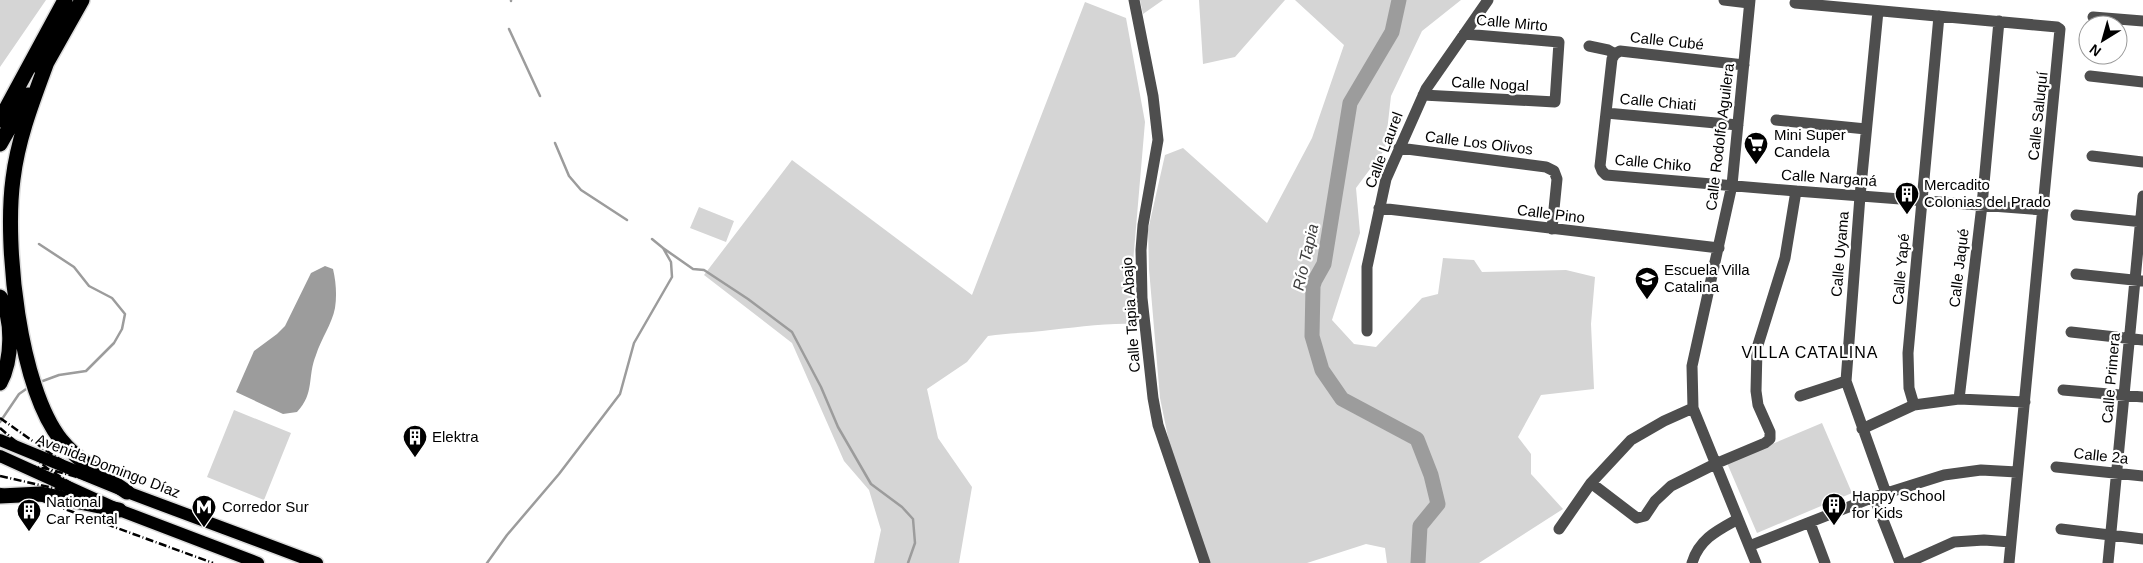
<svg xmlns="http://www.w3.org/2000/svg" width="2143" height="563" font-family="Arial,sans-serif">
  <style>
    .green { fill: #d5d5d5 }
    .water { fill: #9c9c9c }
    .lines { fill: none; stroke-linecap: round; stroke-linejoin: round }
    .stream { stroke: #9c9c9c; stroke-width: 2.5 }
    .river { stroke: #9c9c9c; stroke-width: 15 }
    .major-casing { stroke: #dbdbdb; stroke-width: 15 }
    .highway-casing { stroke: #dbdbdb; stroke-width: 18 }
    .minor { stroke: #4e4e4e; stroke-width: 11 }
    .major { stroke: #000; stroke-width: 12 }
    .highway { stroke: #000; stroke-width: 15 }
    .rail { stroke: #000; stroke-width: 2.5; stroke-dasharray: 8 2.5 1 2.5; stroke-linecap: butt }
    .labels { text-anchor: middle; stroke-width: 4.5; stroke-linejoin: round; paint-order: stroke }
    .street-label { font-size: 15px; fill: #000; stroke: #fff }
    .poi-label { font-size: 15px; fill: #000; stroke: #fff; text-anchor: start }
    .water-label { font-size: 16px; font-style: italic; fill: #3d3d3d; stroke: #fff }
    .neighbourhood-label { font-size: 16px; letter-spacing: 1px; fill: #000; stroke: #fff }
  </style>
  <rect width="100%" height="100%" fill="#fff"/>
  <path class="green" d="M0,0H46L0,67Z
    M1140,0H1163L1143,14Z
    M1199,0H1285L1235,57L1203,64Z
    M1295,0H1461L1422,31L1391,96L1385,149L1356,188L1360,233L1332,320L1354,344L1376,347L1422,298L1438,294L1443,258L1474,260L1482,272L1566,270L1595,277L1591,324L1594,389L1541,395L1518,437L1531,454V474L1563,509L1479,563H1387L1385,548L1366,544L1307,563H1210L1169,442L1160,398L1149,269L1148,230L1165,155L1183,148L1267,223L1312,138L1344,45Z
    M1085,2L1126,18L1145,122L1131,286L1134,324C1103,323 1073,328 1042,331C1024,333 1006,333 988,336L967,362L927,389L938,438L972,487L959,563H874L881,530L869,490L844,461L792,343L704,275L792,160L972,295Z
    M699,207L734,221L726,242L690,228Z
    M234,410L291,433L264,500L207,477Z
    M1822,423L1852,493L1757,533L1727,463Z"/>
  <path class="water" d="M325,266L333,269C336,282 337,295 335,308C332,324 321,339 316,355C307,377 315,393 297,412L283,414L236,392L254,351L277,334L285,326L311,273Z"/>
  <g class="lines">
    <path class="stream" d="M511,1V0
      M509,29L540,96
      M555,143L569,176L581,190L627,220
      M39,244L74,267L89,286L112,298L125,314L122,329L114,343L86,371L59,375L40,382
      M663,248L693,269L704,270L748,299L792,332L821,387L838,427L871,484L902,507L913,519L915,543L908,563
      M0,422L19,394L29,387
      M487,563L507,535L559,474L620,394L634,343L672,277L671,262L663,248L652,239"/>
    <path class="river" d="M1399,0L1392,32L1350,103L1324,264L1315,280L1313,286L1312,336L1322,370L1342,399L1417,439L1431,475L1438,504L1420,526L1418,563"/>
    <defs>
      <path id="major" d="M0,440L127,492L317,563
        M0,456L119,510L258,563"/>
      <path id="highway" d="M47,62C33,100 18,138 13,179C4,245 19,387 61,440C79,462 104,476 127,492
        M42,71L82,0
        M0,120L65,0
        M0,144L28,95
        M0,297C14,319 12,361 0,383
        M0,496L41,494L119,510"/>
    </defs>
    <use href="#major" class="major-casing"/>
    <use href="#highway" class="highway-casing"/>
    <path class="minor" d="M1134,0L1153,96L1158,140L1143,225L1141,250L1142,298L1153,398L1158,425L1205,563
      M1724,0L1749,3
      M1750,0L1732,185L1692,366L1693,408L1756,563
      M1795,3L2057,27L2060,29L2009,563
      M1878,11L1860,196L1846,381L1886,493
      M2093,17L2143,21
      M1589,46L1608,50L1615,54
      M1615,54L1612,59L1600,166L1602,171L1606,175L1796,191L2043,210
      M1615,54L1620,51L1744,65
      M2090,76L2143,82
      M1423,95L1555,102L1559,42L1464,34
      M1606,113L1738,125
      M1776,120L1866,129
      M1399,148L1546,167L1554,171L1557,179L1552,229
      M2092,156L2143,162
      M1379,208L1719,248
      M2076,215L2143,222
      M2076,274L2143,281
      M1367,331V267L1386,179L1426,89L1488,0
      M2071,332L2143,340
      M2063,390L2143,397
      M1800,396L1846,381
      M1959,399L1982,205L1999,21
      M1914,405L1909,388L1908,353L1939,16
      M1862,429L1914,405L1959,399L2025,402
      M2056,467L2143,476
      M1591,483L1637,518L1645,516L1655,501L1671,486L1715,464L1765,443L1770,439V432L1758,405L1756,391L1757,348L1785,258L1796,191
      M1874,497L1900,563
      M1810,523L1825,563
      M1559,529L1591,483L1631,440L1664,421L1693,408
      M2061,529L2143,539
      M1749,546L1874,497L1944,475L1981,470L2017,472
      M1692,563C1699,539 1718,530 1738,519
      M1907,563L1954,542L1984,540L2011,542
      M2108,563L2143,196"/>
    <use href="#major" class="major"/>
    <use href="#highway" class="highway"/>
    <path class="rail" d="M0,418L54,456L91,476
      M0,428L48,469L85,492
      M0,461L48,469L81,478L312,563
      M0,476L62,490L263,563
      M0,489L40,500L213,563"/>
  </g>
  <defs>
    <symbol id="supermarket-pin" viewBox="-11 -11 22 30"><path d="M0 17L-7.5 6A9.5 9.5 0 1 1 7.5 6Z" fill="#000" stroke="#fff"/><path d="M-6-5.5h2.5l.6 2H6L4.5 2H-2.5L-4.4-4H-6ZM-1.5 3.2a1.3 1.3 0 1 0 .1 0ZM3 3.2a1.3 1.3 0 1 0 .1 0Z" fill="#fff"/></symbol>
    <symbol id="building-pin" viewBox="-11 -11 22 30"><path d="M0 17L-7.5 6A9.5 9.5 0 1 1 7.5 6Z" fill="#000" stroke="#fff"/><path d="M-4-6H4V6H1V3H-1V6H-4ZM-2.5-4.3h1.7v1.8h-1.7ZM.8-4.3h1.7v1.8H.8ZM-2.5-1h1.7V.8h-1.7ZM.8-1h1.7V.8H.8Z" fill="#fff"/></symbol>
    <symbol id="school-pin" viewBox="-11 -11 22 30"><path d="M0 17L-7.5 6A9.5 9.5 0 1 1 7.5 6Z" fill="#000" stroke="#fff"/><path d="M0-5L7-2L0 1L-7-2ZM-4 1L0 2.5L4 1V4Q0 6-4 4Z" fill="#fff"/></symbol>
    <symbol id="metro-pin" viewBox="-11 -11 22 30"><path d="M0 17L-7.5 6A9.5 9.5 0 1 1 7.5 6Z" fill="#000" stroke="#fff"/><path d="M-5.5 5V-5H-3L0 0L3-5H5.5V5H3V-.5L0 4L-3-.5V5Z" fill="#fff"/></symbol>
  </defs>
  <g fill-rule="evenodd">
    <use href="#supermarket-pin" x="1742" y="130" width="28" height="38"/>
    <use href="#building-pin" x="1893" y="180" width="28" height="38"/>
    <use href="#school-pin" x="1633" y="265" width="28" height="38"/>
    <use href="#building-pin" x="401" y="423" width="28" height="38"/>
    <use href="#building-pin" x="1820" y="491" width="28" height="38"/>
    <use href="#metro-pin" x="190" y="493" width="28" height="38"/>
    <use href="#building-pin" x="15" y="497" width="28" height="38"/>
  </g>
  <g class="labels">
    <g class="street-label">
      <text transform="translate(1512 23) rotate(5)" y="5">Calle Mirto</text>
      <text transform="translate(1667 41) rotate(6)" y="5">Calle Cubé</text>
      <text transform="translate(1490 84) rotate(3)" y="5">Calle Nogal</text>
      <text transform="translate(1658 102) rotate(5)" y="5">Calle Chiati</text>
      <text transform="translate(2038 116) rotate(-84)" y="5">Calle Saluquí</text>
      <text transform="translate(1720 137) rotate(-83)" y="5">Calle Rodolfo Aguilera</text>
      <text transform="translate(1479 143) rotate(7)" y="5">Calle Los Olivos</text>
      <text transform="translate(1384 150) rotate(-69)" y="5">Calle Laurel</text>
      <text transform="translate(1653 163) rotate(5)" y="5">Calle Chiko</text>
      <text transform="translate(1829 178) rotate(4)" y="5">Calle Narganá</text>
      <text transform="translate(1551 214) rotate(7)" y="5">Calle Pino</text>
      <text transform="translate(1840 254) rotate(-85)" y="5">Calle Uyama</text>
      <text transform="translate(1959 268) rotate(-83)" y="5">Calle Jaqué</text>
      <text transform="translate(1901 269) rotate(-85)" y="5">Calle Yapé</text>
      <text transform="translate(1131 315) rotate(-94)" y="5">Calle Tapia Abajo</text>
      <text transform="translate(2111 378) rotate(-85)" y="5">Calle Primera</text>
      <text transform="translate(2101 456) rotate(6)" y="5">Calle 2a</text>
      <text transform="translate(108 466) rotate(21)" y="5">Avenida Domingo Díaz</text>
    </g>
    <g class="poi-label">
      <text x="1774" y="140">Mini Super<tspan x="1774" dy="17">Candela</tspan></text>
      <text x="1924" y="190">Mercadito<tspan x="1924" dy="17">Colonias del Prado</tspan></text>
      <text x="1664" y="275">Escuela Villa<tspan x="1664" dy="17">Catalina</tspan></text>
      <text x="432" y="442">Elektra</text>
      <text x="1852" y="501">Happy School<tspan x="1852" dy="17">for Kids</tspan></text>
      <text x="46" y="507">National<tspan x="46" dy="17">Car Rental</tspan></text>
      <text x="222" y="512">Corredor Sur</text>
    </g>
    <g class="water-label">
      <text transform="translate(1305 257) rotate(-77)" y="6">Río Tapia</text>
    </g>
    <g class="neighbourhood-label">
      <text x="1810" y="358">VILLA CATALINA</text>
    </g>
  </g>
  <g transform="translate(2103 40) rotate(217)"><circle r="24" fill="#ffffff" stroke="#999999"/>
  <path d="M0-4L9 19L0 12L-9 19Z" fill="#000000"/>
  <text y="-8" font-size="14" font-weight="bold" text-anchor="middle" fill="#000000">N</text>
  </g>
</svg>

____

### Task objective
Copy the entries above exactly, but only from the line holding "M0,461L48,469L81,478L312,563" through the line holding "2H6L4.5 2H-2.5L-4.4-4H-6ZM-1.5 3.2a1.3", both included.

### Problem solution
      M0,461L48,469L81,478L312,563
      M0,476L62,490L263,563
      M0,489L40,500L213,563"/>
  </g>
  <defs>
    <symbol id="supermarket-pin" viewBox="-11 -11 22 30"><path d="M0 17L-7.5 6A9.5 9.5 0 1 1 7.5 6Z" fill="#000" stroke="#fff"/><path d="M-6-5.5h2.5l.6 2H6L4.5 2H-2.5L-4.4-4H-6ZM-1.5 3.2a1.3 1.3 0 1 0 .1 0ZM3 3.2a1.3 1.3 0 1 0 .1 0Z" fill="#fff"/></symbol>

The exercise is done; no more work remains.